**TEXT**

↓↓↓

Douglas A. McIntyre is the co-founder, chief executive officer and editor in chief of 24/7 Wall St. and 24/7 Tempo. He has held these jobs since 2006.

McIntyre has written thousands of articles for 24/7 Wall St. He is an expert on corporate finance, the automotive industry, media companies and international finance. He has edited articles on national demographics, sports, personal income and travel.

His work has been quoted or mentioned in The New York Times, The Wall Street Journal, Los Angeles Times, The Washington Post, NBC News, Time, The New Yorker, HuffPost USA Today, Business Insider, Yahoo, AOL, MarketWatch, The Atlantic, Bloomberg, New York Post, Chicago Tribune, Forbes, The Guardian and many other major publications. McIntyre has been a guest on CNBC, the BBC and television and radio stations across the country.

A magna cum laude graduate of Harvard College, McIntyre also was president of The Harvard Advocate. Founded in 1866, the Advocate is the oldest college publication in the United States.

TheStreet.com, Comps.com and Edgar Online are some of the public companies for which McIntyre served on the board of directors. He was a Vicinity Corporation board member when the company was sold to Microsoft in 2002. He served on the audit committees of some of these companies.

↑↑↑

**MATERIAL SUPPLIED**
↓↓↓

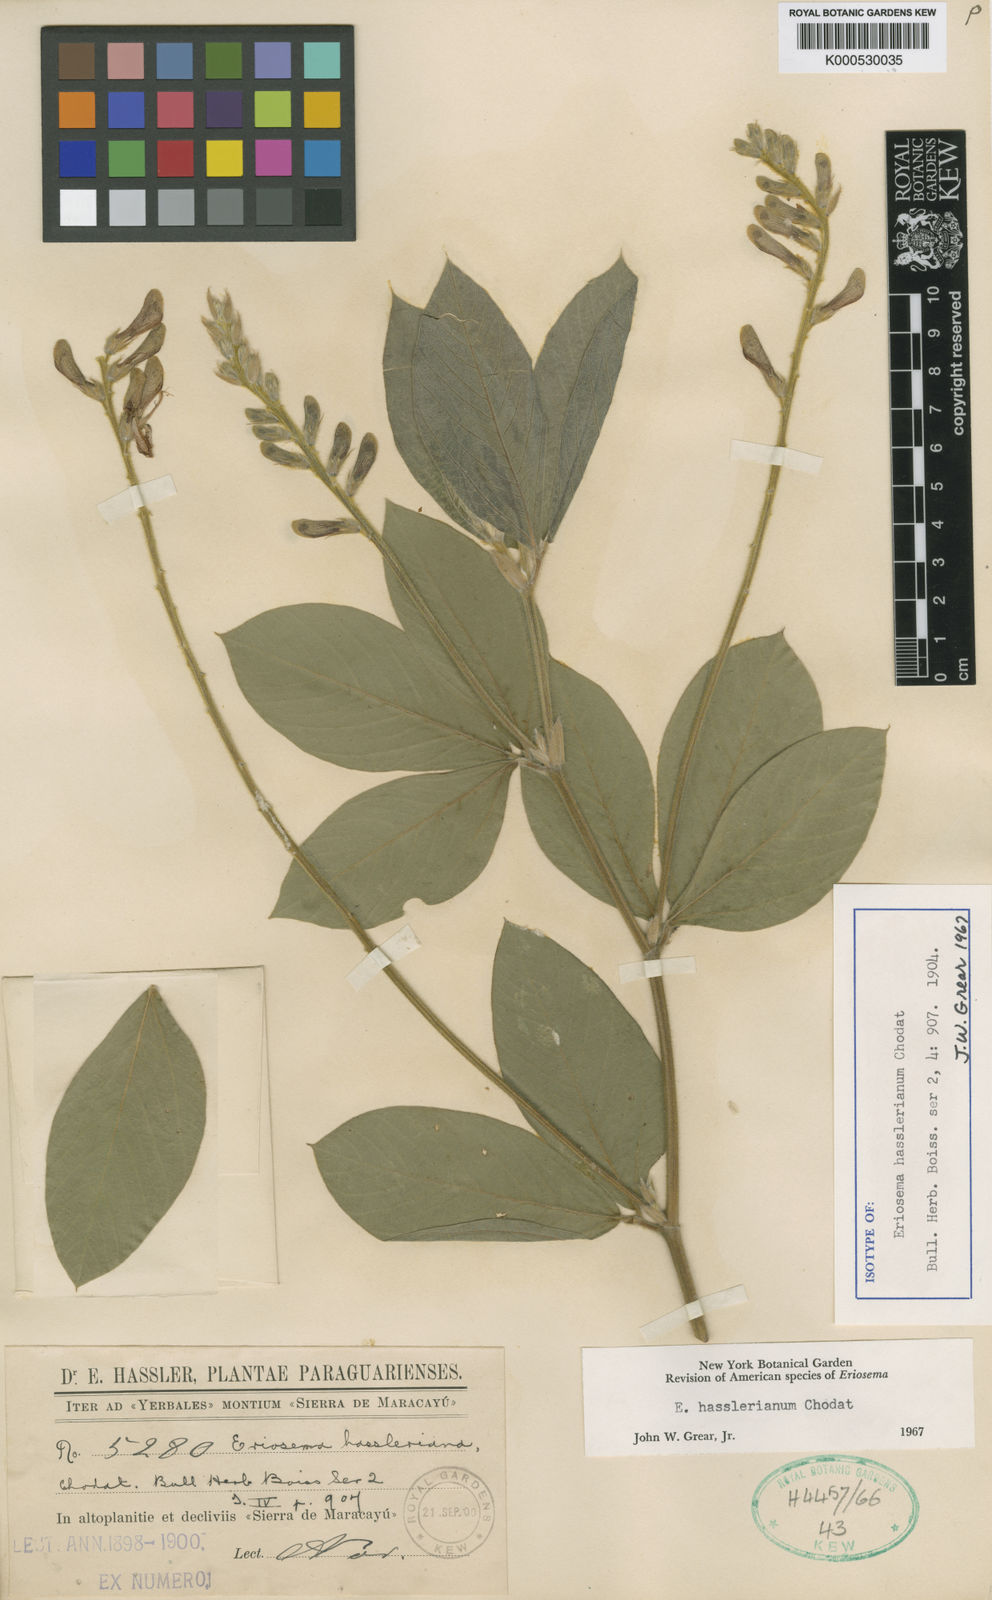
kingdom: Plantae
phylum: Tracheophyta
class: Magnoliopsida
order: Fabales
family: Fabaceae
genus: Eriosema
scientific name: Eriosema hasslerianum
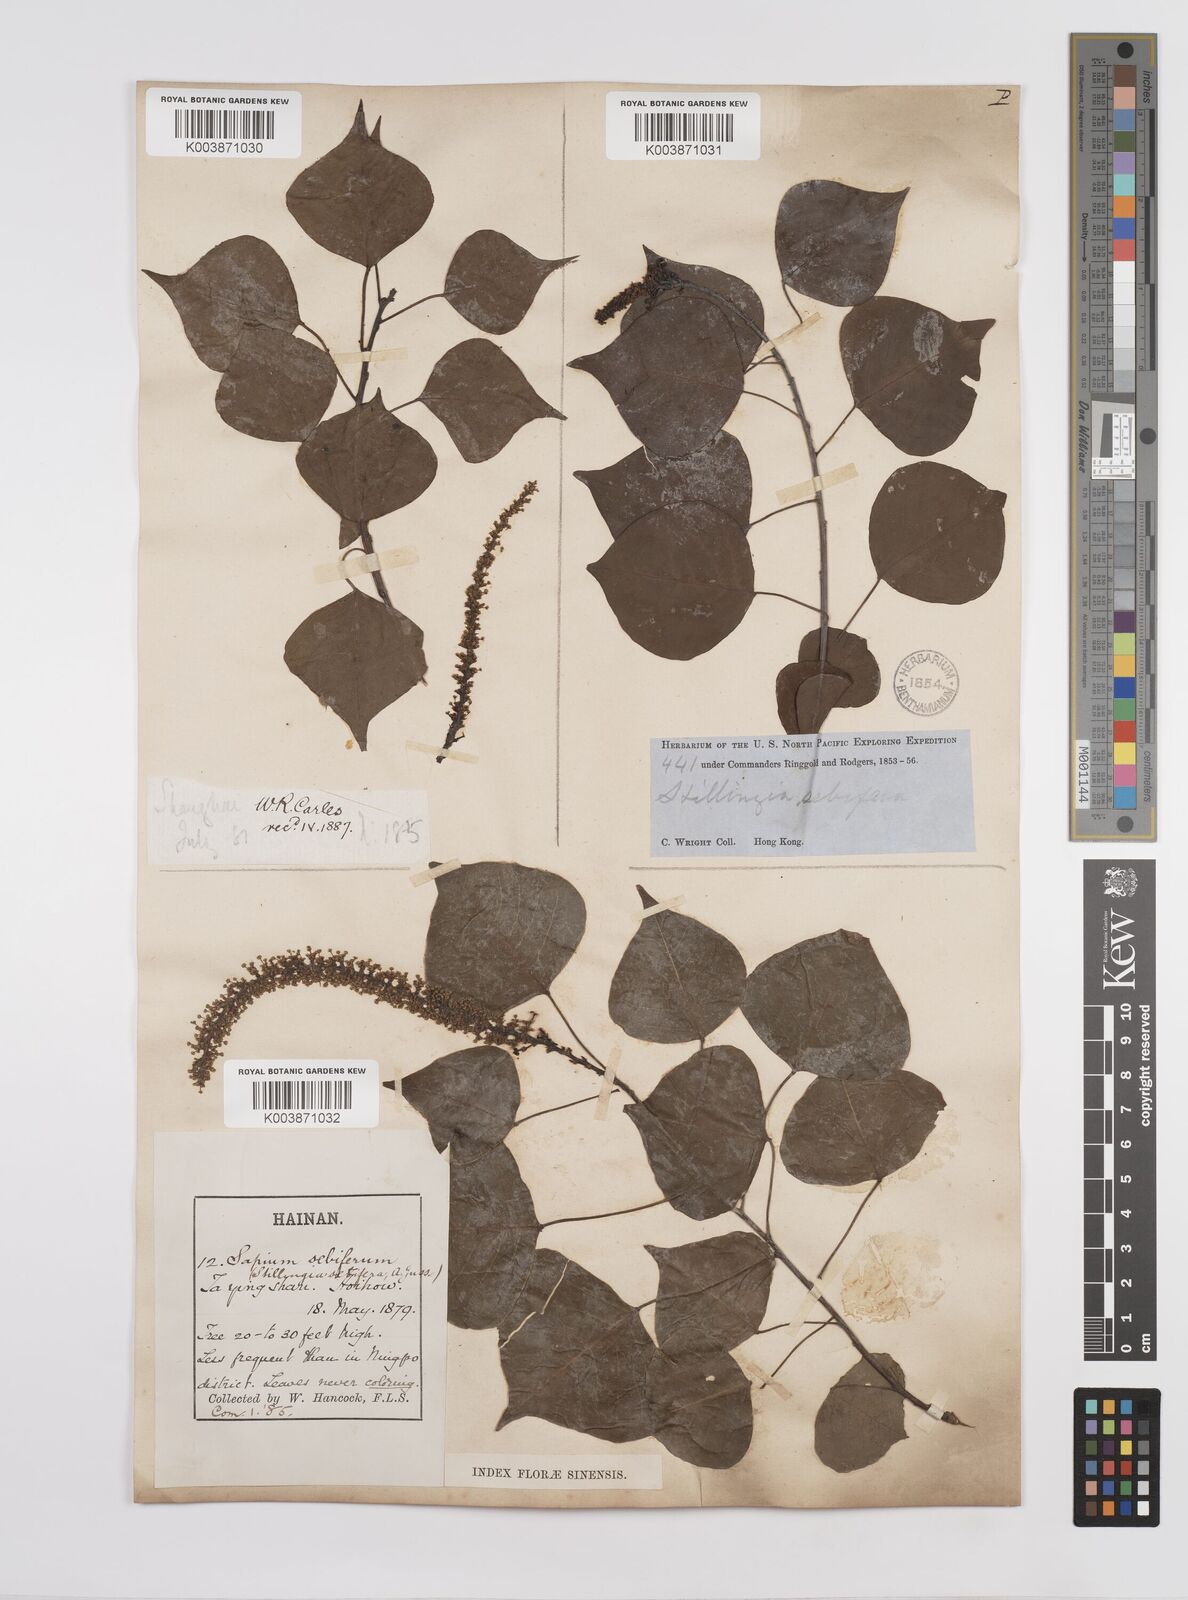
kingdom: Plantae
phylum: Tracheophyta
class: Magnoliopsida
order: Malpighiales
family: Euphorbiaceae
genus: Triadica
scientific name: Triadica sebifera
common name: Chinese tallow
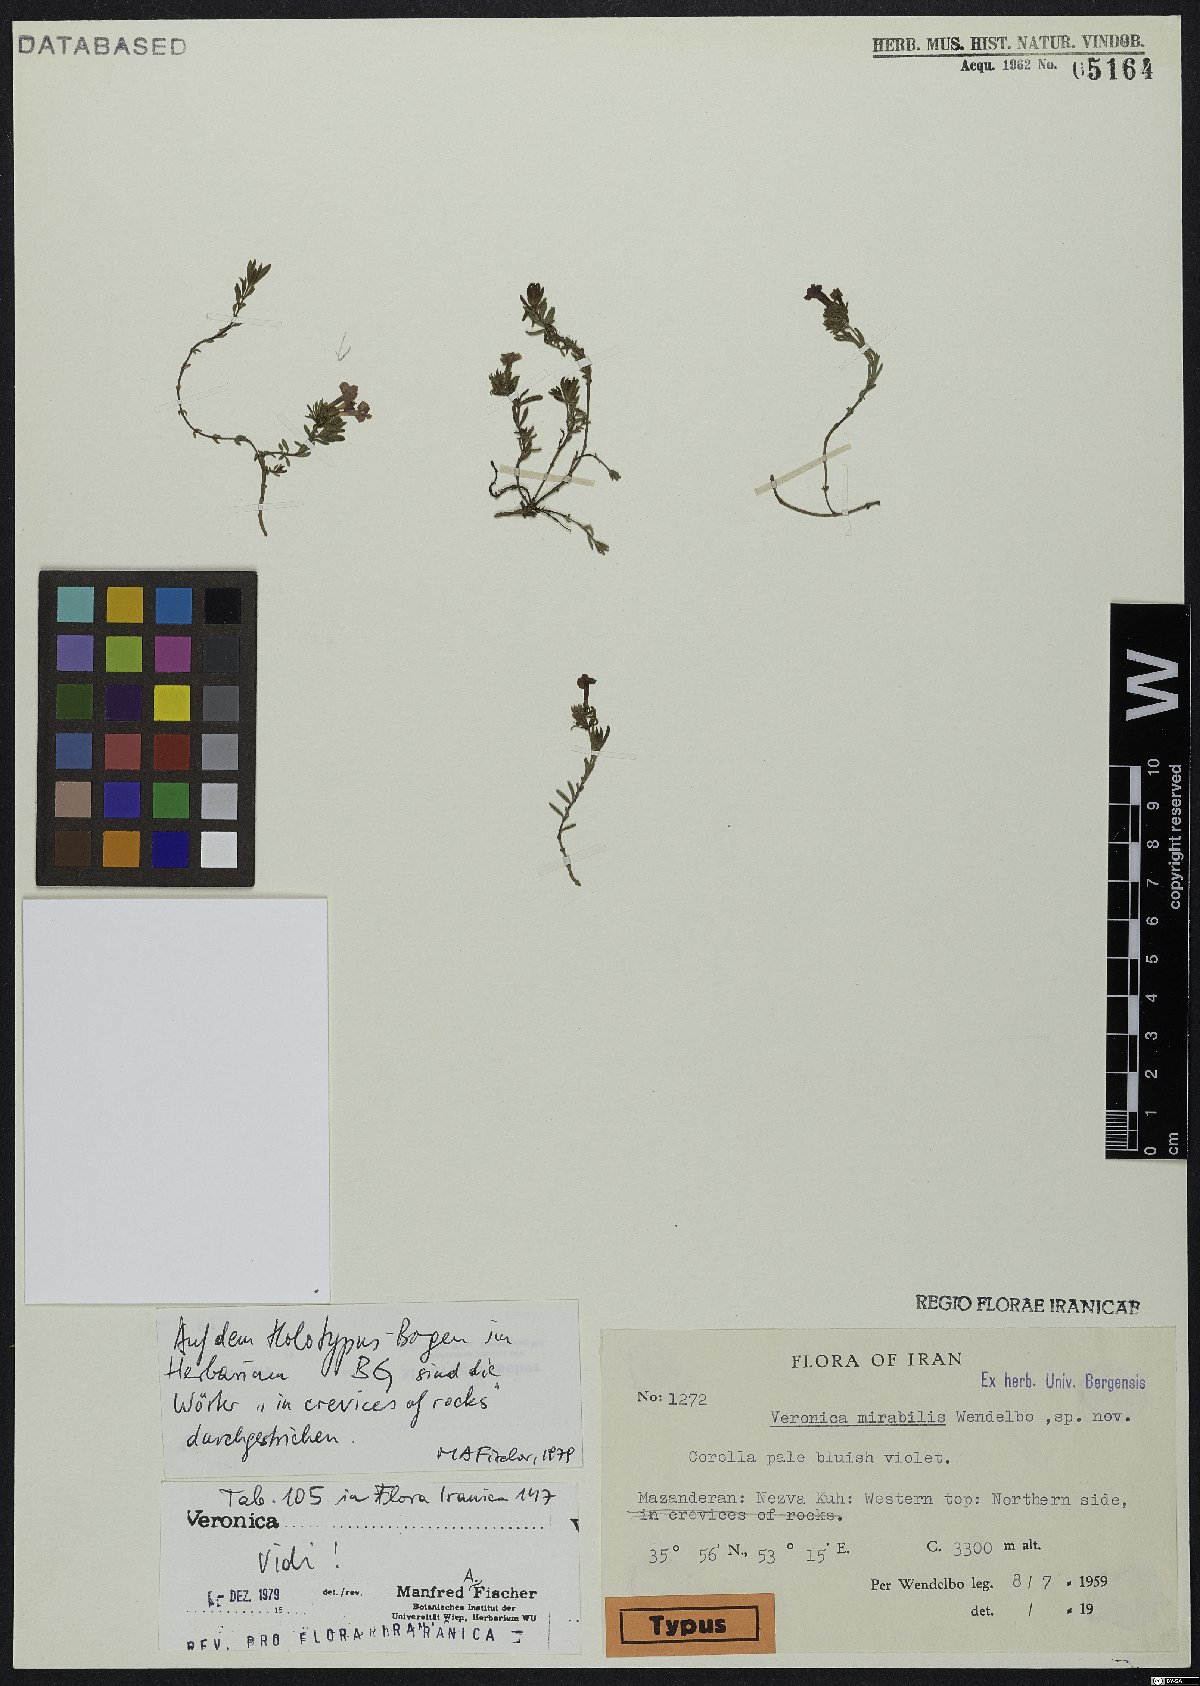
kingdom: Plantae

↑↑↑

**AIM OF THE EXERCISE**
Quote the McIntyre biography word for word from "McIntyre has written" to "across the country.". The data plays no part in what comes next.

**WRITTEN SOLUTION**
McIntyre has written thousands of articles for 24/7 Wall St. He is an expert on corporate finance, the automotive industry, media companies and international finance. He has edited articles on national demographics, sports, personal income and travel.

His work has been quoted or mentioned in The New York Times, The Wall Street Journal, Los Angeles Times, The Washington Post, NBC News, Time, The New Yorker, HuffPost USA Today, Business Insider, Yahoo, AOL, MarketWatch, The Atlantic, Bloomberg, New York Post, Chicago Tribune, Forbes, The Guardian and many other major publications. McIntyre has been a guest on CNBC, the BBC and television and radio stations across the country.